### INSTRUCTIONS FOR THE TASK:
Find the word "siècle" in the data. Return every line where it appears.

### RECORD EXTRACTS:
►

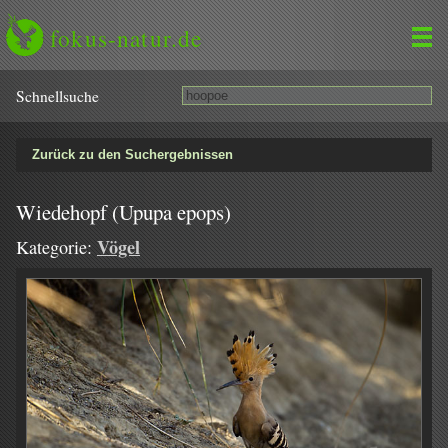
fokus-natur.de
Schnell­suche
Zurück zu den Suchergebnissen
Wiedehopf (Upupa epops)
Vögel
Kategorie:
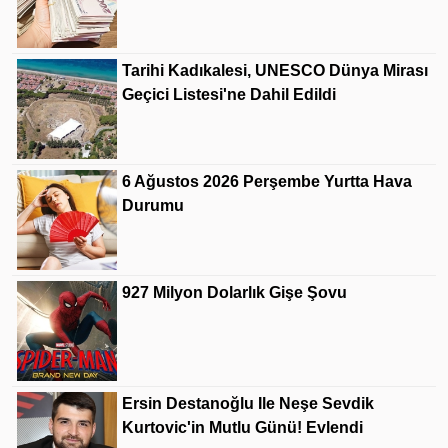
Tarihi Kadıkalesi, UNESCO Dünya Mirası
Geçici Listesi'ne Dahil Edildi
6 Ağustos 2026 Perşembe Yurtta Hava
Durumu
927 Milyon Dolarlık Gişe Şovu
Ersin Destanoğlu Ile Neşe Sevdik
Kurtovic'in Mutlu Günü! Evlendi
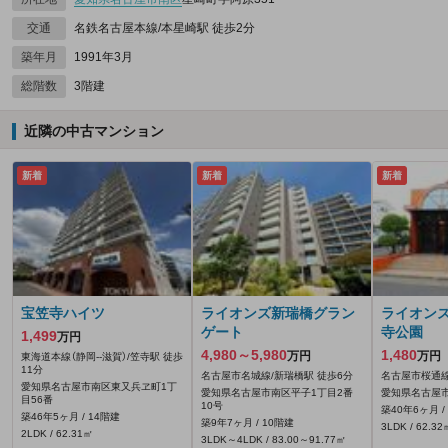
交通
名鉄名古屋本線/本星崎駅 徒歩2分
築年月
1991年3月
総階数
3階建
近隣の中古マンション
新着
新着
新着
宝笠寺ハイツ
ライオンズ新瑞橋グラン
ライオン
ゲート
寺公園
1,499
万円
4,980～5,980
1,480
万円
万円
東海道本線（静岡--滋賀）/笠寺駅 徒歩
11分
名古屋市名城線/新瑞橋駅 徒歩6分
名古屋市桜通線
愛知県名古屋市南区東又兵ヱ町1丁
愛知県名古屋市南区平子1丁目2番
愛知県名古屋市
目56番
10号
築40年6ヶ月 /
築46年5ヶ月 / 14階建
築9年7ヶ月 / 10階建
3LDK / 62.32
2LDK / 62.31㎡
3LDK～4LDK / 83.00～91.77㎡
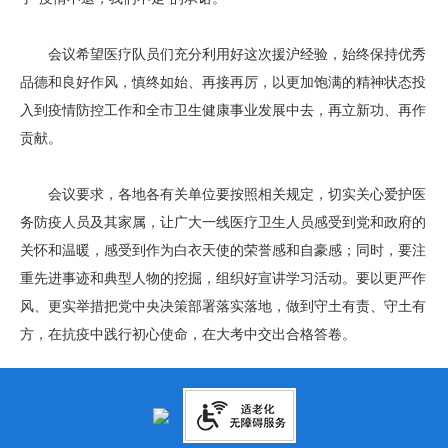
会议希望医疗队员们充分利用好这次援沪经验，始终保持优秀
品德和良好作风，慎终如始、再接再厉，以更加饱满的精神状态投
入到疫情防控工作和全市卫生健康事业发展中去，再立新功、再作
贡献。
会议要求，各地各有关单位要按照相关规定，切实关心爱护医
务防疫人员及其家属，让广大一线医疗卫生人员感受到党和政府的
关怀和温暖，感受到作为白衣天使的荣誉感和自豪感；同时，要注
重先进事迹和典型人物的挖掘，组织好宣讲学习活动。要以更严作
风、更实举措把党中央决策部署落实落地，做到守土有责、守土有
方，在抗疫中践行初心使命，在大考中交出合格答卷。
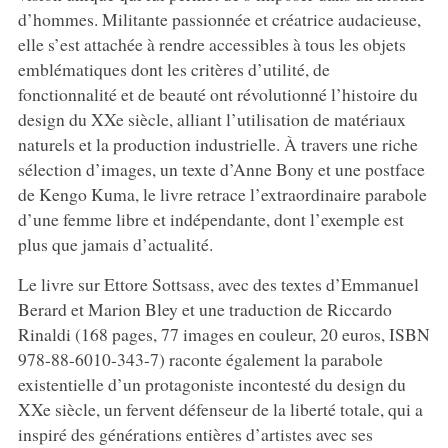
d’hommes. Militante passionnée et créatrice audacieuse,
elle s’est attachée à rendre accessibles à tous les objets
emblématiques dont les critères d’utilité, de
fonctionnalité et de beauté ont révolutionné l’histoire du
design du XXe siècle, alliant l’utilisation de matériaux
naturels et la production industrielle. À travers une riche
sélection d’images, un texte d’Anne Bony et une postface
de Kengo Kuma, le livre retrace l’extraordinaire parabole
d’une femme libre et indépendante, dont l’exemple est
plus que jamais d’actualité.
Le livre sur Ettore Sottsass, avec des textes d’Emmanuel
Berard et Marion Bley et une traduction de Riccardo
Rinaldi (168 pages, 77 images en couleur, 20 euros, ISBN
978-88-6010-343-7) raconte également la parabole
existentielle d’un protagoniste incontesté du design du
XXe siècle, un fervent défenseur de la liberté totale, qui a
inspiré des générations entières d’artistes avec ses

◄

### EXERCISE SOLUTION:
design du XXe siècle, alliant l’utilisation de matériaux
XXe siècle, un fervent défenseur de la liberté totale, qui a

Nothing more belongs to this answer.